### SOURCE PASSAGE
+ + + + + + +

There is only one thing that is clear: he disputes that there is an
out-of-bounds bug. Since the bug is due to executing a[child+1] when
child is equal to the size of the array 'a', it seems reasonable to
imagine that he's disputing that fact.

> to a different problem. The first statement which calculates dv is
> immediately followed by the statement which evaluates the expression
> a[child+1] - the execution of the first statement will always be
> immediately followed by execution of the second. If the expression
> a[child+1] would never be executed when child+1 >= end, then it would
> follow that the first expression which sets dv would never set it to any
> value other than 1. That would render that entire statement pointless;
> if that were true, the code could have been simplified considerably:
>
> child += a[child] < a[child+1];
>
> I don't think he thought the first calculation of dv was pointless.

I am not sure what your point is. He certainly does not think it's
pointless, but I don't think he know what the point is. He's simply
translated the usual heap sort code that says something like:

if (child + 1 < end && a[child] < a[child + 1])

+ + + + + + +

### PROMPT
Answer these questions about the heap sort discussion:
1. What causes the out-of-bounds bug?
2. Which single line is given as a simplification of the code?
3. What condition appears in the usual heap sort code quoted at the end?

### PROVIDED DATA
+ + + + + + +

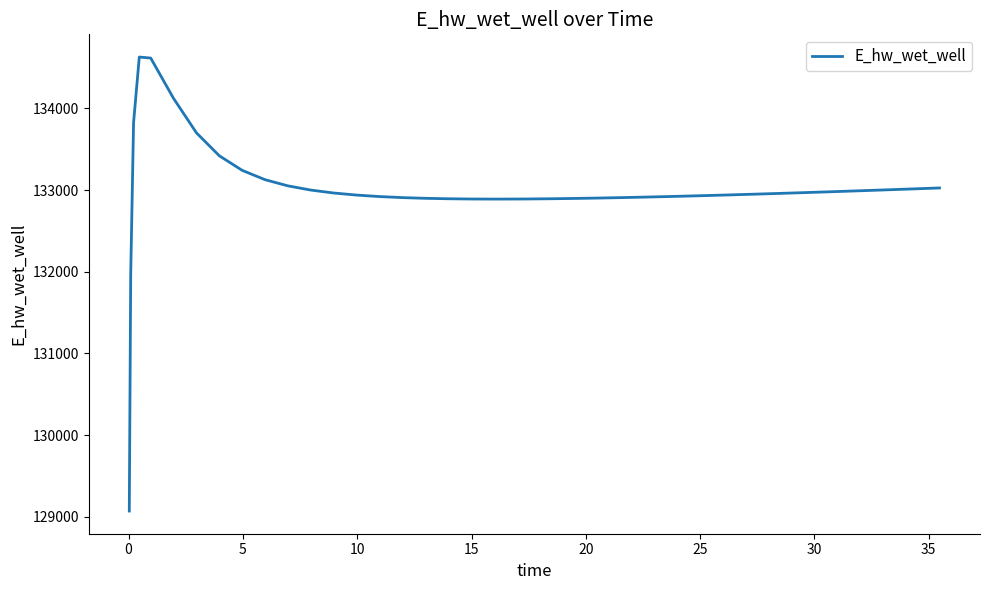

What is the greatest value displayed?

134628.0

+ + + + + + +

### YOUR SOLUTION
1. Executing a[child+1] when child is equal to the size of the array 'a'.
2. child += a[child] < a[child+1];
3. child + 1 < end && a[child] < a[child + 1]